Testo scelto
________
Kevin Spacey, grande attore cinematografico e attualmente star della serie House of Cards, ha concesso un’intervista al quotidiano britannico The Times. Fin qui niente di rilevante: Spacey è un attore molto quotato, normale che gli vengano richieste interviste. La particolarità della conversazione con The Times, però, sta nel fatto che l’artista si è lasciato scappare un particolare sulla sua vita privata, solitamente difesa con le unghie e con i denti contro qualsiasi tipo di ingerenza mediatica.

E così abbiamo appreso che Kevin Spacey sogna di avere un figlio – che l’ha sempre sognato in realtà – ma che per il momento pensa sia ancora troppo presto per averne uno (ricordiamo che l’attore americano, che attualmente vive a Londra e dirige l’Old Vic Theatre, ha 55 anni). Insomma, pur avendo superato abbondantemente da un pezzo la soglia delle cinquanta primavere, Kevin Spacey sogna di diventare padre ma nonostante ciò crede che sia ancora troppo presto per esserlo.

Un dettaglio sulla sua vita privata che non mancherà di sollevare pettegolezzi: più volte è circolata voce sulla presunta omosessualità dell’attore (mai confermata né mai smentita da lui stesso) ma anche sul parallelismo tra il Kevin Spacey di tutti i giorni e quello che è il suo personaggio nella serie di Netflix House of Cards.
________
Cose da fare
a. Secondo il brano su Kevin Spacey, quale teatro dirige attualmente l'attore?
b. Scrivi, per favore, il seguito del brano su Kevin Spacey, partendo dopo la sua ultima frase.

(Voci del dataset)
________
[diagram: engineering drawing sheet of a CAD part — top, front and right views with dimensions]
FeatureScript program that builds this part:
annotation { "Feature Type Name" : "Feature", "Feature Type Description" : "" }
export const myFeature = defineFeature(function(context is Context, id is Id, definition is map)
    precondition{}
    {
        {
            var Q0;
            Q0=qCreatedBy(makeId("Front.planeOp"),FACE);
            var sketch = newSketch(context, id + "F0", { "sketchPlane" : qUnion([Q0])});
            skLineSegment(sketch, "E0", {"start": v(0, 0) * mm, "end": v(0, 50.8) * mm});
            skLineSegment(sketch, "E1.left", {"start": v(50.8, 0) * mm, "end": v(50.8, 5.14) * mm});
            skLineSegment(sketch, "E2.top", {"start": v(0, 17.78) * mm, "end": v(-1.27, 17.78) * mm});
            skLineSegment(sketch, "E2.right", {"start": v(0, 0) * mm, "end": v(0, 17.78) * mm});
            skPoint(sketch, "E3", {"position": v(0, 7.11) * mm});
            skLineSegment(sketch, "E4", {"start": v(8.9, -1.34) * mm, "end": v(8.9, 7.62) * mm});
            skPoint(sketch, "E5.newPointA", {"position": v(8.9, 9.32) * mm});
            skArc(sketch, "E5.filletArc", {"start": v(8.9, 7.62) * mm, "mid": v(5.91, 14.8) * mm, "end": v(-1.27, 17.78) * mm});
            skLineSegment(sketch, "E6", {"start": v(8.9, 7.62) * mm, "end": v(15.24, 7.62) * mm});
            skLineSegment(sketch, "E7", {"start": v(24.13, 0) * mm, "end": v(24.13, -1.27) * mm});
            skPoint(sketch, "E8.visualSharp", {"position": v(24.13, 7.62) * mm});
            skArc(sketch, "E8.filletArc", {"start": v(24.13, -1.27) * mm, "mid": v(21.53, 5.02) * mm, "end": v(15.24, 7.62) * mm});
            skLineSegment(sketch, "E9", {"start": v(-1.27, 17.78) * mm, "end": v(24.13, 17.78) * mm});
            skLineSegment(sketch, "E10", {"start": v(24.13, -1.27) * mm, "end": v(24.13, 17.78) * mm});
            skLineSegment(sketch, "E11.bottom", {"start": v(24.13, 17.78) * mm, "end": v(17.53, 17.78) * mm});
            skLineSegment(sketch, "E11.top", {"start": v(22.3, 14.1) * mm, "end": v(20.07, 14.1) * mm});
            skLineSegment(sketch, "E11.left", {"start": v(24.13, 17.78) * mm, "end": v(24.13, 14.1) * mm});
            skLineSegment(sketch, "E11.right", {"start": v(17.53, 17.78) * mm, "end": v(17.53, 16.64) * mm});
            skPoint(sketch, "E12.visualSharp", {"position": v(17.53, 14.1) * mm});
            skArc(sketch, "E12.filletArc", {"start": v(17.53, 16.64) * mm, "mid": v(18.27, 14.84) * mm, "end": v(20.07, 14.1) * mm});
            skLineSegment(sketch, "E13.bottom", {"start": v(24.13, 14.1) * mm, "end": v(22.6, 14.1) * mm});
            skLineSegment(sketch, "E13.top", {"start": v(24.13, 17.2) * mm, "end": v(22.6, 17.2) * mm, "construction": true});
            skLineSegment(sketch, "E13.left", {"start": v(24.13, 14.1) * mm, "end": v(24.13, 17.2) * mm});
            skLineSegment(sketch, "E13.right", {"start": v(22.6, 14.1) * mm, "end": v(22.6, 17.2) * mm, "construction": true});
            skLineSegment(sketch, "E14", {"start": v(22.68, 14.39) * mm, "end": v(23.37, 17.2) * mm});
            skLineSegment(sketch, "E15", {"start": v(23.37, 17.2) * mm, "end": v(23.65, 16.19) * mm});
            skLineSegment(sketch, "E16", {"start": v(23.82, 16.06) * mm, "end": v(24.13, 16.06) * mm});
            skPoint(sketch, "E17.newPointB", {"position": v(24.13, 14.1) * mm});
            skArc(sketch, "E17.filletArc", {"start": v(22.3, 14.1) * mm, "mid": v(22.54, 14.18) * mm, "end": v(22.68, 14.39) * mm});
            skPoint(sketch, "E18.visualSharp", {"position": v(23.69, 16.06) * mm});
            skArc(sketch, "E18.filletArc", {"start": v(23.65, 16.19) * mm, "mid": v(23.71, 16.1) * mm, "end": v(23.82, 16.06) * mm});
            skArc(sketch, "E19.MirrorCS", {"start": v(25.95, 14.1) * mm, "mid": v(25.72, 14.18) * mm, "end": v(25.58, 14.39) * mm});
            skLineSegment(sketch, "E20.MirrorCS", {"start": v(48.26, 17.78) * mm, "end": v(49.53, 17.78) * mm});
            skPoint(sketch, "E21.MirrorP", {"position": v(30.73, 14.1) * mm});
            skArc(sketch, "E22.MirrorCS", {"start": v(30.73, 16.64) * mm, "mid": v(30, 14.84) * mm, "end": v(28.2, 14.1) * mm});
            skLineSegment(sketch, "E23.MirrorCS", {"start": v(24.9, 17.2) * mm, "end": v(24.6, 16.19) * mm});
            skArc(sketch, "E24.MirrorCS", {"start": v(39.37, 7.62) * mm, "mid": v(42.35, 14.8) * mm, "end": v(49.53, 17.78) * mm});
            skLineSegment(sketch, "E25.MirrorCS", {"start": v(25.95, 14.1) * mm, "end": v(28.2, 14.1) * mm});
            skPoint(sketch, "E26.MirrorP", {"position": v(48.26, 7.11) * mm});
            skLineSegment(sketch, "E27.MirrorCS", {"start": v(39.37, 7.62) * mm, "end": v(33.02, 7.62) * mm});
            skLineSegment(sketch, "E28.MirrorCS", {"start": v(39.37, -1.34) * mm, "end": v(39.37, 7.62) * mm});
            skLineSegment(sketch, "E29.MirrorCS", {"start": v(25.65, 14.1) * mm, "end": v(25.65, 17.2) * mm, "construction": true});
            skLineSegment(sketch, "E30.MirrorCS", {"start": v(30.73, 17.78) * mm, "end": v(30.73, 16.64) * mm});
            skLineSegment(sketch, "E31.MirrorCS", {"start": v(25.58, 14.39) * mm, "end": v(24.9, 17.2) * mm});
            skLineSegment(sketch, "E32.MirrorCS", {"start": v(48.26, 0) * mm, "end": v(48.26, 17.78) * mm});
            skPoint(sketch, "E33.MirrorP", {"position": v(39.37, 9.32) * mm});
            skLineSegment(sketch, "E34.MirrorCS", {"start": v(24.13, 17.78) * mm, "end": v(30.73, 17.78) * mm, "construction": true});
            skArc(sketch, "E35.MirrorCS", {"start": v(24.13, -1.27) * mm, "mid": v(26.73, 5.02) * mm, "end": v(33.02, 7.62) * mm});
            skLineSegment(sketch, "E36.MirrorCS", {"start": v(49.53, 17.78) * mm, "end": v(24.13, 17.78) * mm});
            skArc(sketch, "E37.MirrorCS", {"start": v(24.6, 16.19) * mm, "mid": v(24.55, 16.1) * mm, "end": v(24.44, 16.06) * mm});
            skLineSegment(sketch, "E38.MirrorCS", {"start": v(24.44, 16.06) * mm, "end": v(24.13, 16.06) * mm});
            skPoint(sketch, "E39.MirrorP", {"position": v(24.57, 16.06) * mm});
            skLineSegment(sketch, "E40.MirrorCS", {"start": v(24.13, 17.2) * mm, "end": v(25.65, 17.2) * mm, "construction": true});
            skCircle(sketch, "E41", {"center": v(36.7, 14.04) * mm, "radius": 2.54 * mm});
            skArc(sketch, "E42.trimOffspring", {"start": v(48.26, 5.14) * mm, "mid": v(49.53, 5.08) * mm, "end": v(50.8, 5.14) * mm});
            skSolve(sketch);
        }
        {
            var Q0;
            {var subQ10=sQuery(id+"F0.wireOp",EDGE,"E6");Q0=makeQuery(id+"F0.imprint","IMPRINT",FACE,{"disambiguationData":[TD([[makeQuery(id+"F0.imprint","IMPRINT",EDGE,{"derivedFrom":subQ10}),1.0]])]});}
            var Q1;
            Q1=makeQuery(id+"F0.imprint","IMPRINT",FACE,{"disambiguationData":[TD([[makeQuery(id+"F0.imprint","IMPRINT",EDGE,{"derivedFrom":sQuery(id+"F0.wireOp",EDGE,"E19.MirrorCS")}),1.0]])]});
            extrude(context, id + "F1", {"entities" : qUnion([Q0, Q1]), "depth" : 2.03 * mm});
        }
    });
________
Risposte
a. L'Old Vic Theatre.

b.
Sempre nel corso dell’intervista rilasciata a The Times, l’attore ha parlato del suo rapporto con il padre, confrontandolo con quello che ha il suo personaggio (Frank Underwood) e chiarendo che, al contrario di lui, non ha mai provato disprezzo per il genitore: “A un certo punto della mia vita ero molto arrabbiato con lui perché ha costretto tutta la famiglia a continui traslochi di città in città quando eravamo bambini. Ma la nostra relazione era molto buona, e qualsiasi incomprensione ci possa essere stata, l’abbiamo risolta. La gente spende il proprio dannato tempo a far psicologia da salotto“.